The Building Industry Association of Northern Kentucky (BIANK) released its yearly NKY market report last week.
It showed that residential single-family construction grew 23 percent over 2019, credited to low interest rates.
For the first time since the Great Recession, the region ended 2020 above 1,000 building permits, with a total of 1,140.
Residential remodeling permitted projects grew 8 percent over 2019. These projects represent only permitted projects which include structural or mechanical alterations. The average value of these projects grew by 23 percent, showing that Northern Kentucky homeowners invested more into their home during the pandemic than in the year 2019, BIANK said.
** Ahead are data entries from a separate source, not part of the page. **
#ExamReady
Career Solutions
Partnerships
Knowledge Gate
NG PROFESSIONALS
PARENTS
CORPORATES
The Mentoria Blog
While the volume growth is less impactful than that of residential single-family construction, 2020 permitted remodeling volumes have increased by 50 percent when compared to 2018.
Multi-family residential building slowed in 2020 when compared to 2019. That comes after a year of substantial pullback in multi-family building from 2018. This represents a decline of 38 percent over two years; a reduction mimicking the national trend, BIANK said.
New development of commercial/industrial projects show a permitted value of $568 million, a figure that is 25 percent greater than that of 2019, and a figure that doubles that of 2018.
Commercial/industrial reinvestment also continued to grow in Northern Kentucky in 2020 at a pace 11 percent above 2019, which also shows an improvement of 84 percent of 2020 over 2018.
This means while growth continues for this part of the construction sector in Northern Kentucky, the pace of growth is slowing, BIANK said.
Contributing to expansion in this sector is the Amazon Prime International Air Hub. While total new and reinvestment commercial/industrial projects totaled $910.7 million, the air hub or Amazon operation projects account for 93.5 percent of all projects in this sector.
Without Amazon-related projects, the region would have seen little to no growth for commercial/industrial growth in Northern Kentucky over the last few years.
“We hope that companies continue to position themselves to move to Northern Kentucky and use Amazon’s operations here to move their products to market and lend to the recent growth in this sector of our industry,” BIANK said.